Samarinda, infosatu.co – Ketua Komisi I DPRD Kota Samarinda Joha Fajal menerima keluhan warga Samarinda Utara terkait masalah batas tanah yang mereka hadapi. Warga menghadapi kendala dalam proses penentuan batas tanah di sekitar kawasan mereka.
“Hari ini, komisi I mendapatkan keluhan warga Samarinda Utara tentang batas tanah,” ungkap Joha kepada awak media usai hearing dengan BPN Kota Samarinda mengenai pelayanan PTSP, pembuatan PTSL dan persoalan tanah lainnya di Ruang Rapat Gabungan lantai 1 DPRD Kota Samarinda, Kamis (8/6/2023).
Menurutnya, salah satu kendala utama yang dihadapi oleh warga adalah terkait kepemilikan tanah yang bermasalah. Pada saat proses penentuan batas tanah, orang tua warga tersebut masih hidup saat program PTSL. Kemudian, orang tua mereka meninggal dunia.
“Warga ini menghadapi kesulitan karena tidak memiliki dasar kepemilikan yang jelas,” ujarnya.
Menghadapi situasi tersebut, warga memutuskan untuk mendatangi Badan Pertanahan Nasional (BPN) Kota Samarinda guna mencari solusi atas masalah yang mereka hadapi. Namun, tanpa memiliki dasar kepemilikan yang kuat, mereka mengalami kesulitan dalam mendapatkan bantuan yang diharapkan dari BPN.

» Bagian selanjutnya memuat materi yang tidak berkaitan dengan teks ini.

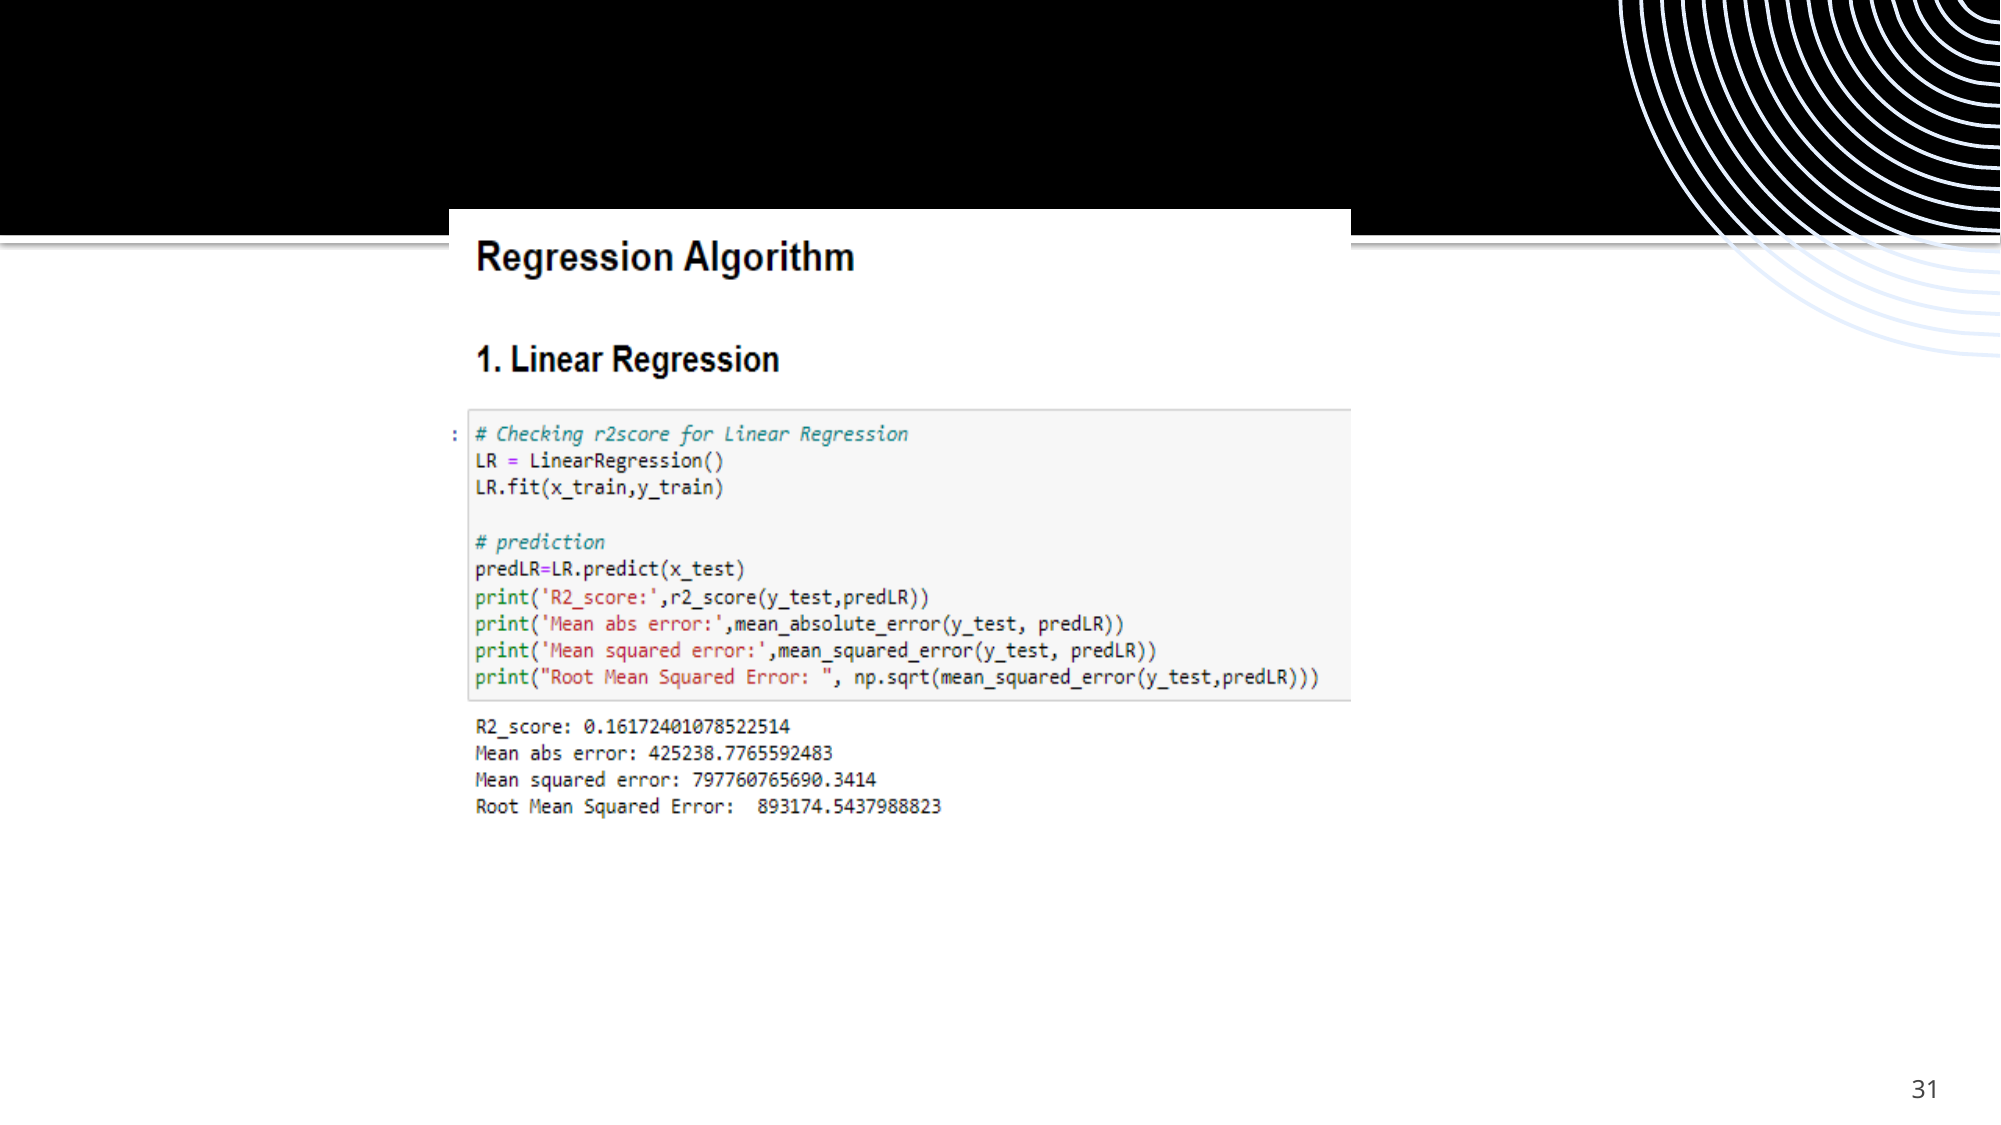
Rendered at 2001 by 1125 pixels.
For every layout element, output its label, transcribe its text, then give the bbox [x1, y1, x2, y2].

picture [449, 209, 1351, 842]
slide_number 31 [1794, 1062, 1955, 1108]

“Warga mengaku memiliki surat kematian, namun tidak punya bukti apa-apa. Kami undang BPN dan warga yang masih kurang paham. Tadi BPN minta warga untuk datang ke kantor BPN,” ujarnya.
Selain itu ada warga mempunyai masalah yang serupa di Jalan Wahab Sjahranie, Samarinda Utara.
“BPN Samarinda telah memberikan penjelasan bahwa masalah batas tanah tersebut dapat diproses. Harapannya agar kejadian serupa tidak terulang lagi di masa mendatang, mengingat banyaknya masyarakat yang menghadapi masalah serupa terkait pertanahan dan batas tanah,” terangnya.
Selain itu, Joha juga menekankan pentingnya pemanfaatan Program Pendaftaran Tanah Sistematis Lengkap (PTSL) yang telah diberlakukan oleh pemerintah. Program ini menyediakan solusi bagi masyarakat yang menghadapi kendala dalam kepemilikan tanah, termasuk masalah batas tanah seperti yang dialami oleh warga Samarinda.
“Biaya untuk mengikuti program PTSL sangat terjangkau, hanya sebesar 250 ribu rupiah. Pelaksanaannya pun berbeda-beda dan diuruskan oleh RT setempat. Dalam pelaksanaannya, masyarakat dapat memanfaatkan kayu sebagai patok atau pembatas,” ujar Joha.
Kendati demikian, Joha juga menegaskan bahwa jika terdapat penambahan biaya dalam proses PTSL, hal tersebut harus dibahas dan disepakati secara musyawarah dengan syarat bukan merupakan pungutan liar atau pemaksaan dari pihak-pihak yang berwenang di tingkat Kelurahan.
“Yang penting bukan pemaksaan, masalah biaya karena jarak, pembuatan patok kayu itu bisa dibicarakan dengan baik,” tandasnya.